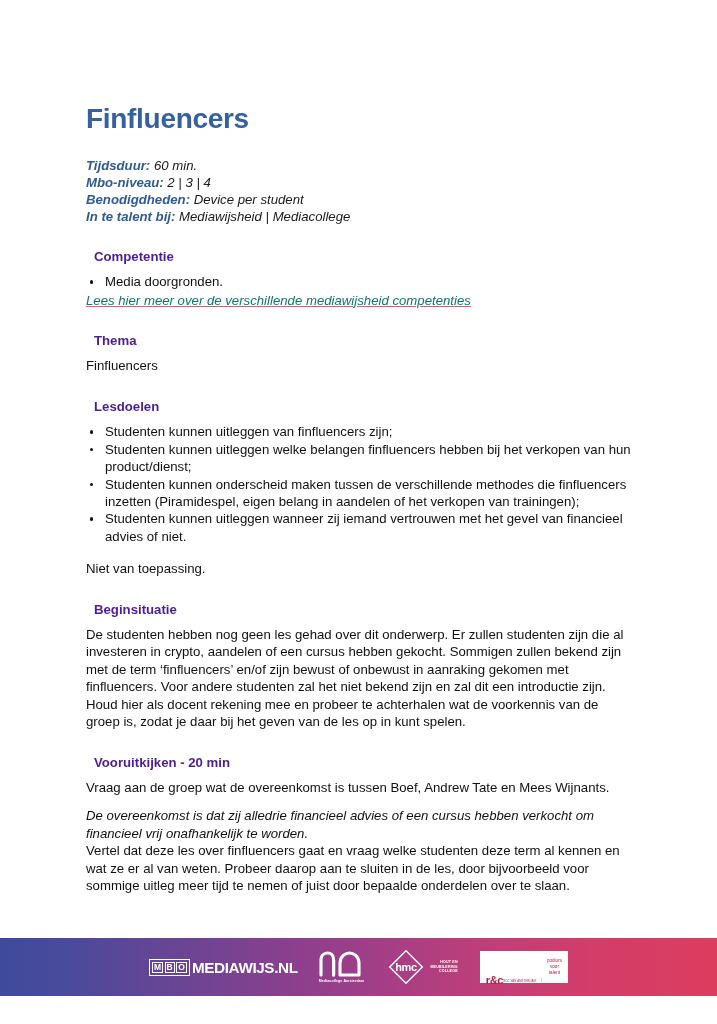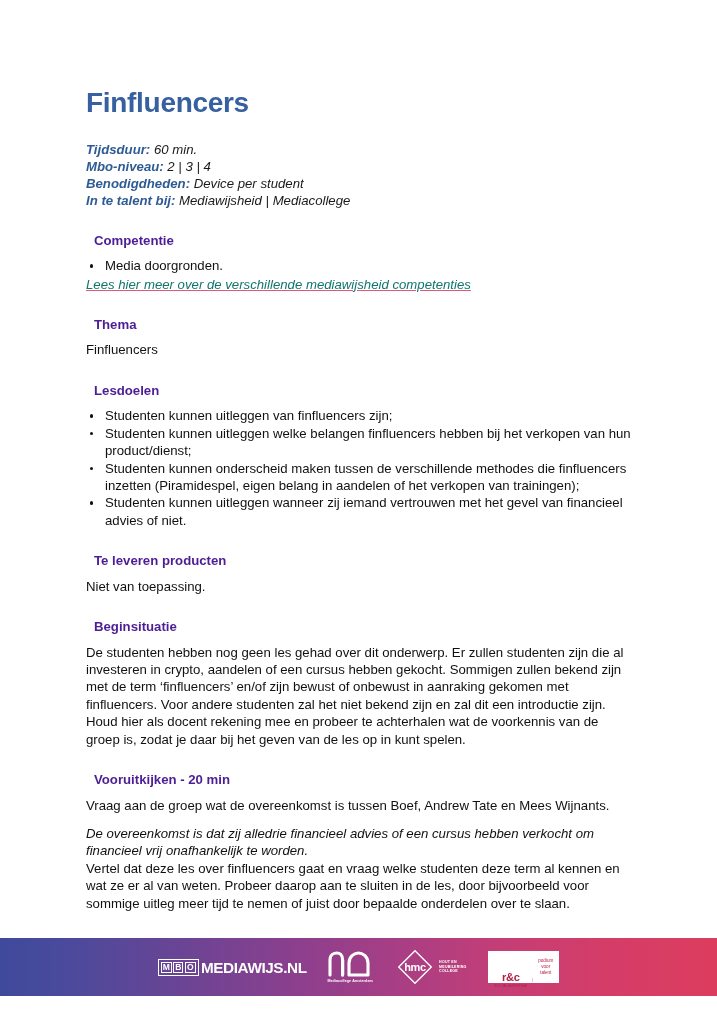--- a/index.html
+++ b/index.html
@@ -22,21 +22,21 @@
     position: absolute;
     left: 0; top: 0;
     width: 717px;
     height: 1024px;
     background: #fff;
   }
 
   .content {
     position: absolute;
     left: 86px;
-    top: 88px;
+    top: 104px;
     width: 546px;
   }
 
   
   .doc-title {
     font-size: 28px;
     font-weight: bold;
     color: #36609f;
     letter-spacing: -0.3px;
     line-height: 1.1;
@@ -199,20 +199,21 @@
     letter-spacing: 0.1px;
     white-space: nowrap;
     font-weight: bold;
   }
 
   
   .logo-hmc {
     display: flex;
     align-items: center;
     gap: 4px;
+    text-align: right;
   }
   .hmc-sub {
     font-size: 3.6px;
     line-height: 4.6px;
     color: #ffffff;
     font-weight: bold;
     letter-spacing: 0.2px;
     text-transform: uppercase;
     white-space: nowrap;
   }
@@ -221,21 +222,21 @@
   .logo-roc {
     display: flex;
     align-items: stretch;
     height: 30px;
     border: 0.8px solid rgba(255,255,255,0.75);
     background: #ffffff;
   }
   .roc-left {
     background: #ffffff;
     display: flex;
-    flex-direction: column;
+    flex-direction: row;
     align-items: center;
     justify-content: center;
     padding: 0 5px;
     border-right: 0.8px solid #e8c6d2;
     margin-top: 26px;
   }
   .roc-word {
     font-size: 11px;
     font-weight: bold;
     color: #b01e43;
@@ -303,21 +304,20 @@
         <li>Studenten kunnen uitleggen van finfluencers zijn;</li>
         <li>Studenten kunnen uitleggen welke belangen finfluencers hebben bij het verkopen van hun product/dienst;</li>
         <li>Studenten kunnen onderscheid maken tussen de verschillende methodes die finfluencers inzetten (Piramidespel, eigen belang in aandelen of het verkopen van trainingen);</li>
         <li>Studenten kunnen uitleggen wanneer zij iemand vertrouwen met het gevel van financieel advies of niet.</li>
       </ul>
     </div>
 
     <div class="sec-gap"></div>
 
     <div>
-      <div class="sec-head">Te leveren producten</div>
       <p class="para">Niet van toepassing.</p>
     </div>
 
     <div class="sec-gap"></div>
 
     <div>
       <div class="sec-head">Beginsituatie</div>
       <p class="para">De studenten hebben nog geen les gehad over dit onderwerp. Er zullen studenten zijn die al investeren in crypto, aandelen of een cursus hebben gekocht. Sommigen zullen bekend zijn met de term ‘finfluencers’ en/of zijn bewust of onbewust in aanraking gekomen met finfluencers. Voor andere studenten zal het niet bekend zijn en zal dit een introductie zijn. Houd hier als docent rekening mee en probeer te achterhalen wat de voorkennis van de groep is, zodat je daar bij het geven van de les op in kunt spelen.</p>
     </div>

------------------------------------

◆ **What you are asked to do**:
Copy every line of the listing that contains the word "letter".

◆ **Exercise response**:
     letter-spacing: -0.3px;
     letter-spacing: 0.1px;
     letter-spacing: 0.2px;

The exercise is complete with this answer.